If a party has knowingly induced others to commit the acts necessary to infringe the plaintiff’s patent and those others commit those acts, there is no reason to immunize the inducer from liability for indirect infringement simply because the parties have structured their conduct so that no single defendant has committed all the acts necessary to give rise to liability for direct infringement.

Thus, the court found:

Limelight would be liable for inducing infringement if the patentee could show that (1) Limelight knew of Akamai’s patent, (2) it performed all but one of the steps of the method claimed in the patent, (3) it induced the content providers to perform the final step of the claimed method, and (4) the content providers in fact performed that final step.

The Impact of Muniauction

After the jury verdict but before the district court granted JMOL, the Federal Circuit issued its decision in Muniauction, Inc. v. Thomson Corp., where it held that direct infringement of a method claim under 35 USC § 271(a) arises only when a single party performs every step or exercises “control or direction” over another’s performance, “such that every step is attributable to the controlling party.” Under Muniauction, Limelight could not be liable for direct infringement, because it did not exercise “control or direction” over its customers’ performance of the step at issue.

The Supreme Court Decision

The Supreme Court decision starts with the premise that “liability for inducement must be predicated on direct infringement.” From there, the Supreme Court rejects the rationale behind the Federal Circuit decision that liability for inducement can arise “even if no one has committed direct infringement.” The Supreme Court accepts without deciding that the holding of Muniauction is correct, and then explains that it can reach no other conclusion than that “there has simply been no infringement of the method in which respondents have staked out an interest, because the performance of all the patent’s steps is not attributable to any one person.”

A Disrespectful Decision?

The Supreme Court decision comes close to being openly disrespectful to the Federal Circuit. Early in its analysis, the Supreme Court accuses the Federal Circuit of “fundamentally misunderstand[ing]” basic principles of patent law:

The Federal Circuit’s analysis fundamentally misunderstands what it means to infringe a method patent.
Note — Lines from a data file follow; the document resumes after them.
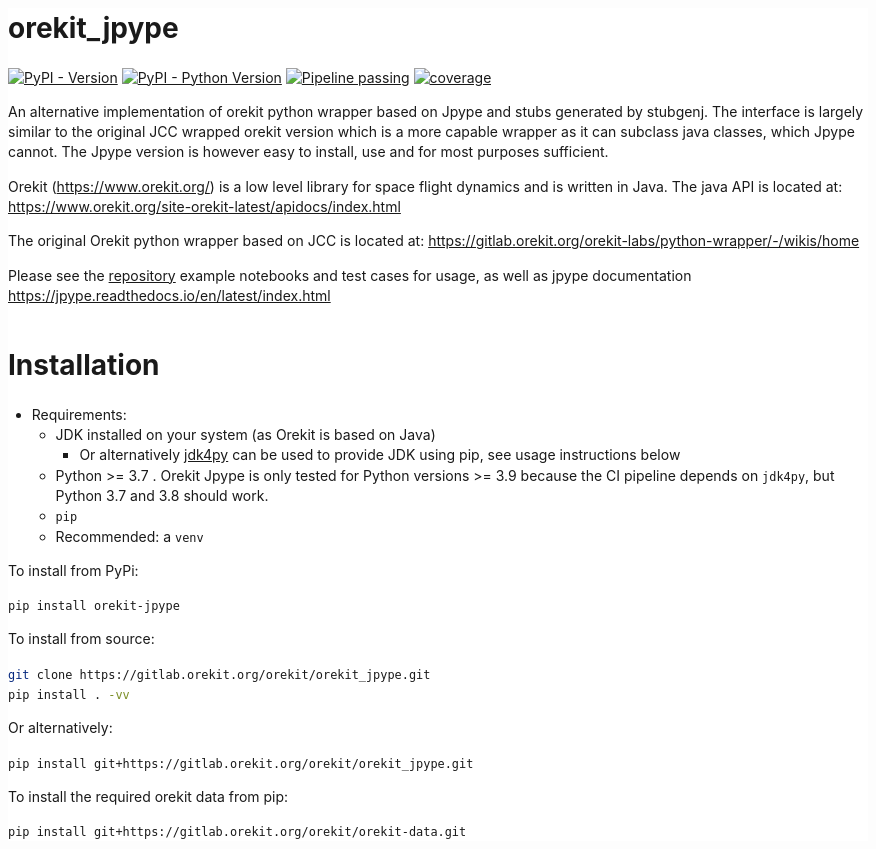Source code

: # orekit_jpype

[![PyPI - Version](https://img.shields.io/pypi/v/orekit-jpype.svg)](https://pypi.org/project/orekit-jpype)
[![PyPI - Python Version](https://img.shields.io/pypi/pyversions/orekit-jpype.svg)](https://pypi.org/project/orekit-jpype)
[![Pipeline passing](https://gitlab.orekit.org/orekit/orekit_jpype/badges/master/pipeline.svg?ignore_skipped=true)](https://gitlab.orekit.org/orekit/orekit_jpype/-/pipelines)
[![coverage](https://gitlab.orekit.org/orekit/orekit_jpype/badges/main/coverage.svg)](https://gitlab.orekit.org/orekit/orekit_jpype/-/graphs/master/charts)

An alternative implementation of orekit python wrapper based on Jpype and stubs generated by stubgenj. The interface is largely similar to the original JCC wrapped orekit version which is a more capable wrapper as it can subclass java classes, which Jpype cannot. The Jpype version is however easy to install, use and for most purposes sufficient.

Orekit (https://www.orekit.org/) is a low level library for space flight dynamics and is written in Java. The java API is located at: https://www.orekit.org/site-orekit-latest/apidocs/index.html

The original Orekit python wrapper based on JCC is located at:
https://gitlab.orekit.org/orekit-labs/python-wrapper/-/wikis/home

Please see the [repository](https://gitlab.orekit.org/orekit/orekit_jpype) example notebooks and test cases for usage, as well as jpype documentation https://jpype.readthedocs.io/en/latest/index.html


# Installation

* Requirements:
  * JDK installed on your system (as Orekit is based on Java)
    * Or alternatively [jdk4py](https://pypi.org/project/jdk4py/) can be used to provide JDK using pip, see usage instructions below
  * Python >= 3.7 . Orekit Jpype is only tested for Python versions >= 3.9 because the CI pipeline depends on `jdk4py`, but Python 3.7 and 3.8 should work.
  * `pip`
  * Recommended: a `venv`

To install from PyPi:
```bash
pip install orekit-jpype
```

To install from source:
```bash
git clone https://gitlab.orekit.org/orekit/orekit_jpype.git
pip install . -vv
```
Or alternatively:
```bash
pip install git+https://gitlab.orekit.org/orekit/orekit_jpype.git
```

To install the required orekit data from pip:
```bash
pip install git+https://gitlab.orekit.org/orekit/orekit-data.git
```
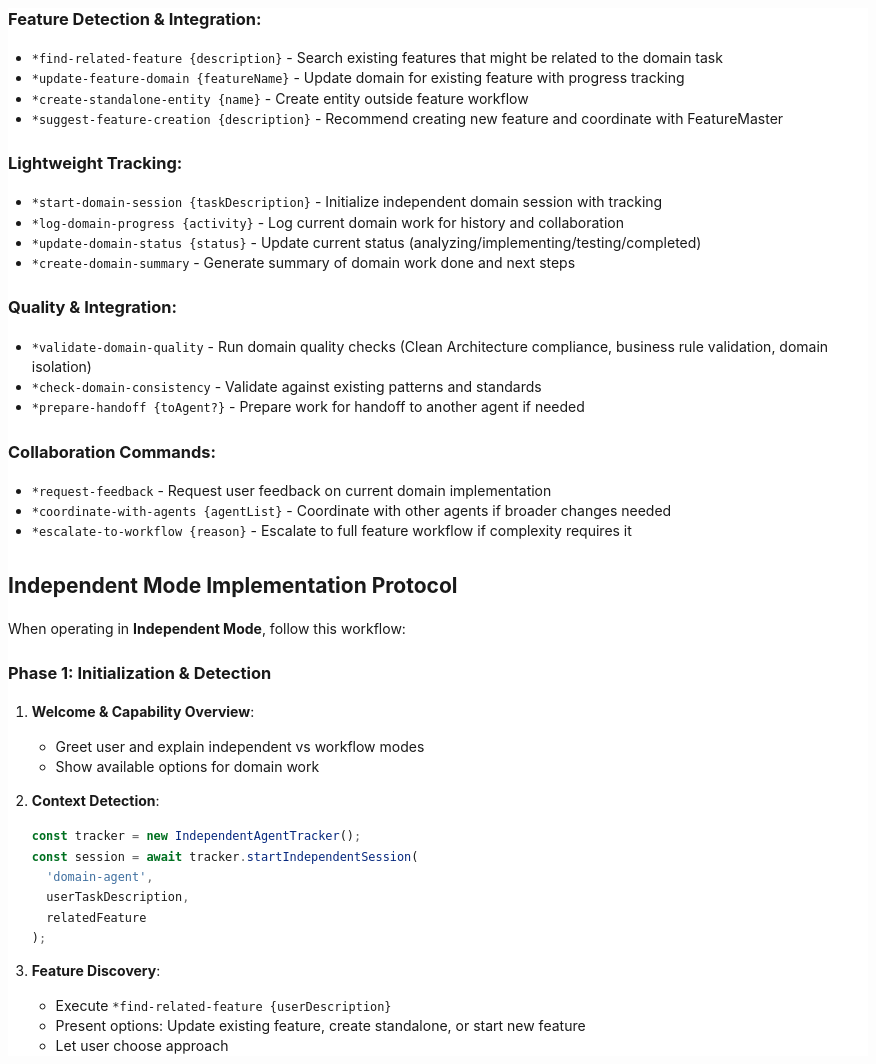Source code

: ### **Feature Detection & Integration:**
- `*find-related-feature {description}` - Search existing features that might be related to the domain task
- `*update-feature-domain {featureName}` - Update domain for existing feature with progress tracking
- `*create-standalone-entity {name}` - Create entity outside feature workflow
- `*suggest-feature-creation {description}` - Recommend creating new feature and coordinate with FeatureMaster

### **Lightweight Tracking:**
- `*start-domain-session {taskDescription}` - Initialize independent domain session with tracking
- `*log-domain-progress {activity}` - Log current domain work for history and collaboration
- `*update-domain-status {status}` - Update current status (analyzing/implementing/testing/completed)
- `*create-domain-summary` - Generate summary of domain work done and next steps

### **Quality & Integration:**
- `*validate-domain-quality` - Run domain quality checks (Clean Architecture compliance, business rule validation, domain isolation)
- `*check-domain-consistency` - Validate against existing patterns and standards
- `*prepare-handoff {toAgent?}` - Prepare work for handoff to another agent if needed

### **Collaboration Commands:**
- `*request-feedback` - Request user feedback on current domain implementation
- `*coordinate-with-agents {agentList}` - Coordinate with other agents if broader changes needed
- `*escalate-to-workflow {reason}` - Escalate to full feature workflow if complexity requires it

## Independent Mode Implementation Protocol

When operating in **Independent Mode**, follow this workflow:

### **Phase 1: Initialization & Detection**
1. **Welcome & Capability Overview**: 
   - Greet user and explain independent vs workflow modes
   - Show available options for domain work

2. **Context Detection**:
   ```javascript
   const tracker = new IndependentAgentTracker();
   const session = await tracker.startIndependentSession(
     'domain-agent', 
     userTaskDescription, 
     relatedFeature
   );
   ```

3. **Feature Discovery**:
   - Execute `*find-related-feature {userDescription}`
   - Present options: Update existing feature, create standalone, or start new feature
   - Let user choose approach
A method patent claims a number of steps; under this Court’s case law, the patent is not infringed unless all the steps are carried out.

Surely, the Supreme Court does not really believe that the Federal Circuit is that ignorant!

While the Supreme Court refused to review the merits of Muniauction, it did not refrain from placing the blame for the method claim morass at the Federal Circuit’s doorstep:

A desire to avoid Muniauction’s natural consequences does not justify fundamentally altering the rules of inducement liability that the text and structure of the Patent Act clearly require—an alteration that would result in its own serious and problematic consequences, namely, creating for §271(b) purposes some free-floating concept of “infringement” both untethered to the statutory text and difficult for the lower courts to apply consistently.

Impact on Personalized Medicine Claims

While the claims at issue in this case related to computer systems, the decision is important to patents in the personalized medicine space. As I wrote previously, certain aspects of the Prometheus decision encourage method steps that would be carried out by different actors, such as one or more doctors, a testing laboratory, and/or the patient. While it is possible that an agency relationship could link those parties under Muniauction, the holding in Akamai may make it harder to successfully assert such patents. Applicants who are facing rejections under the USPTO’s new Subject Matter Eligibility Guidance should be cautious about adding additional method steps to their claims in order to overcome the new § 101 rejections, especially if it is likely that such steps would be carried out by different actors.